The Miami Offense should present some of the same problems that Akron posed last week. Both teams have good quarterbacks, and both teams excel in finding balance in both running and throwing the ball. Akron did not put points on the board against Iowa last week until the game was way out of hand, but the Iowa pass defense was very soft for much of the game. Iowa played well against the run, but the defense is going to have to play better this week. SS Bob Sanders even missed a few tackles last week, and that hardly ever happens, so look for a much better performance.

Iowa has played well against spread formation teams over the last year or so (e.g. Northwestern in 2000 and 2001, Miami 2001, and Texas Tech 2001), and Miami will run a lot of spread formation sets so they can spread the defense out. Unlike Texas Tech, Miami will spread teams out to open up a balanced attack of running the football and short passes to several receivers. They will also move the quarterback around and use the short passing attack to keep defenders off the quarterback. The Iowa Defense has the defensive tackles, linebackers, and safeties to stop the run and attack receivers after short receptions, but the cornerbacks and defensive ends must step up this week. The cornerbacks cannot sit off receivers and give large cushions the way they did after the game was out of hand against Akron last week.

The Iowa Offense attacks teams in a much different fashion now that the offensive line is more mature and deeper than recent editions. Look for closed formations and a strong running game early. If Coach O'Keefe can get the running game going again this week, play action from Banks to Dallas Clark or bootleg runs from Banks should be open. Starting RB Aaron Greving does not look to be healthy enough to play this week, but Fred Russell and Jermelle Lewis should be fine at the tailback spot as long as they protect the football. The pair combined to run for 293 yards last week against Akron. Miami may put eight or nine defenders near the line of scrimmage to force Iowa to throw the ball and not run constantly like last week, but that means that big plays will be there for Banks and the Iowa receivers. If WRs Mo Brown and Ed Hinkel both get going early and Banks finds a rhythm in passing, it might be a long day for the Miami Defense.

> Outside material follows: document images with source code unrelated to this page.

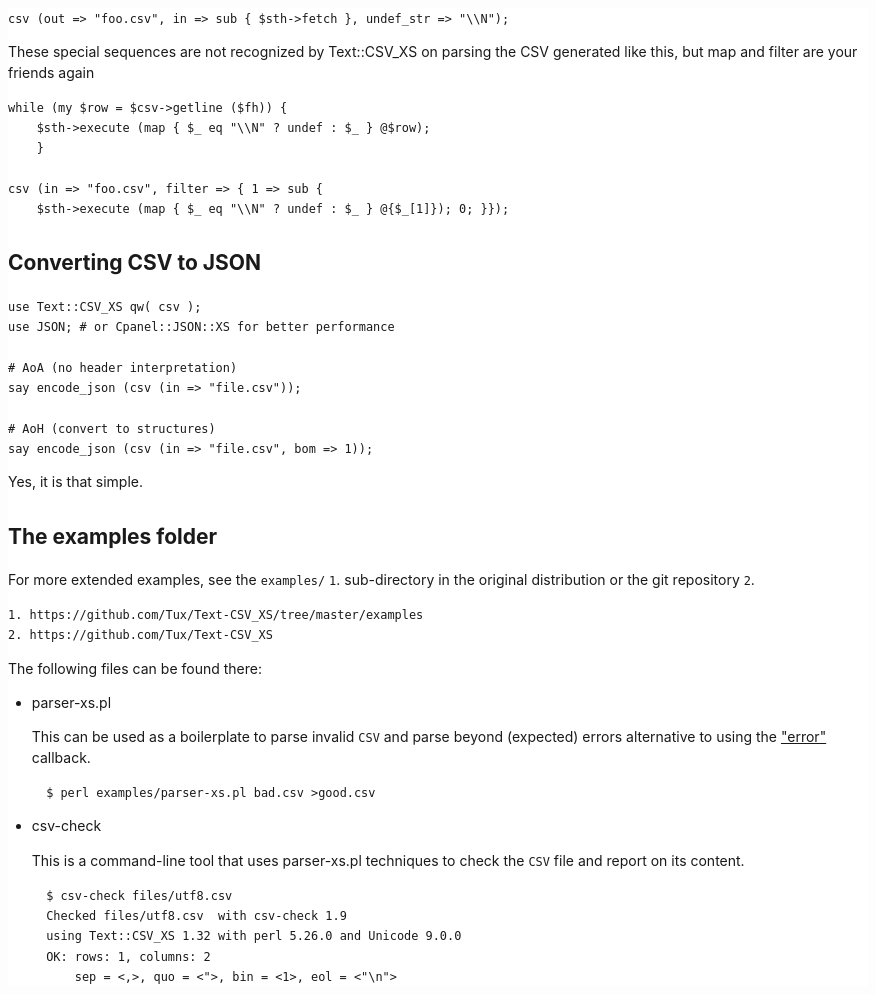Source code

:     csv (out => "foo.csv", in => sub { $sth->fetch }, undef_str => "\\N");

These special sequences are not recognized by  Text::CSV\_XS  on parsing the
CSV generated like this, but map and filter are your friends again

    while (my $row = $csv->getline ($fh)) {
        $sth->execute (map { $_ eq "\\N" ? undef : $_ } @$row);
        }

    csv (in => "foo.csv", filter => { 1 => sub {
        $sth->execute (map { $_ eq "\\N" ? undef : $_ } @{$_[1]}); 0; }});

## Converting CSV to JSON

    use Text::CSV_XS qw( csv );
    use JSON; # or Cpanel::JSON::XS for better performance

    # AoA (no header interpretation)
    say encode_json (csv (in => "file.csv"));

    # AoH (convert to structures)
    say encode_json (csv (in => "file.csv", bom => 1));

Yes, it is that simple.

## The examples folder

For more extended examples, see the `examples/` `1`. sub-directory in the
original distribution or the git repository `2`.

    1. https://github.com/Tux/Text-CSV_XS/tree/master/examples
    2. https://github.com/Tux/Text-CSV_XS

The following files can be found there:

- parser-xs.pl


    This can be used as a boilerplate to parse invalid `CSV`  and parse beyond
    (expected) errors alternative to using the ["error"](#error) callback.

        $ perl examples/parser-xs.pl bad.csv >good.csv

- csv-check


    This is a command-line tool that uses parser-xs.pl  techniques to check the
    `CSV` file and report on its content.

        $ csv-check files/utf8.csv
        Checked files/utf8.csv  with csv-check 1.9
        using Text::CSV_XS 1.32 with perl 5.26.0 and Unicode 9.0.0
        OK: rows: 1, columns: 2
            sep = <,>, quo = <">, bin = <1>, eol = <"\n">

Because the Iowa OL was able to maul Akron last week, the punt unit never got to see the field. That will not happen again this week, so P David Bradley needs to have a good day and show that the struggles of last year are behind him. The OL does have the capability of rolling over Miami all day, but they need to be able to stay focused even if everything does not roll their way like last week. All in all, this is a game in which the Hawks should eventually wear out Miami up front even if things start out shaky early. That kind of win could really help the team later this season as last year Iowa was 2-5 in close games, 7-5 overall. Winning a tough game and overcoming adversity might also help the team during the ISU game next week. That game on paper might be the best Iowa-ISU game ever. One game at a time though!

The days are gone of people showing up and winning just because they are Notre Dame or USC. If a certain team has experience, talent, and believes in itself, they can play with anyone. If a team lacks experience or isn't playing well, they can get beat by anyone whether they are in a major conference or not. If Iowa wants to keep their momentum going this season, they better forget about ISU and get ready for Miami. There are plenty of bad examples of teams that were not able to do that.